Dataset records
------------------------------------
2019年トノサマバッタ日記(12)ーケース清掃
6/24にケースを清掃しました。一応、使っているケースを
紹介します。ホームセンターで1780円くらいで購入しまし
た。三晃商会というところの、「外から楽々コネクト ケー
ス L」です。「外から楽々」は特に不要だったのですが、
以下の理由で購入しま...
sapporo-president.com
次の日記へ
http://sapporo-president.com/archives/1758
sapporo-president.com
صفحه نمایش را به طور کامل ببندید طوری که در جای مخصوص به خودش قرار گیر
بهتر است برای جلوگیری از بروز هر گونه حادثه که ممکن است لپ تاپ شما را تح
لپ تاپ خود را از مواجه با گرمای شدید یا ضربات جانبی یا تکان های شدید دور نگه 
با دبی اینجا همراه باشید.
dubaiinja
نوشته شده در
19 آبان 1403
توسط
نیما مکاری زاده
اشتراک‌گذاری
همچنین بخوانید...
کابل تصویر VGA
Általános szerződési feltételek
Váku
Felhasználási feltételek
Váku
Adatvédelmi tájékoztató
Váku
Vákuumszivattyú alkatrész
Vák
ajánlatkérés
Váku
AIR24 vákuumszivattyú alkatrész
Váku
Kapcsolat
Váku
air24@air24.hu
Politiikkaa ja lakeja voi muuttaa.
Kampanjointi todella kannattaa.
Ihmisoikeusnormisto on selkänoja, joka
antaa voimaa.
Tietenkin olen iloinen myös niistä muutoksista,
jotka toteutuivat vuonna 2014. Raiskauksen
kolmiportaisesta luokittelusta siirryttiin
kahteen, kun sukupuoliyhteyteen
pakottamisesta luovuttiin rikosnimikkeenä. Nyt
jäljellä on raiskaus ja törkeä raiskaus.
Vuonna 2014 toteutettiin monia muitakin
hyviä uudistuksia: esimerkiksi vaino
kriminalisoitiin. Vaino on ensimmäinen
------------------------------------
Return exactly the lines from the line bearing "Vuonna 2014 toteutettiin monia muitakin" to the end of the records, inclusive of both; include no other lines.

> TASK SOLUTION
Vuonna 2014 toteutettiin monia muitakin
hyviä uudistuksia: esimerkiksi vaino
kriminalisoitiin. Vaino on ensimmäinen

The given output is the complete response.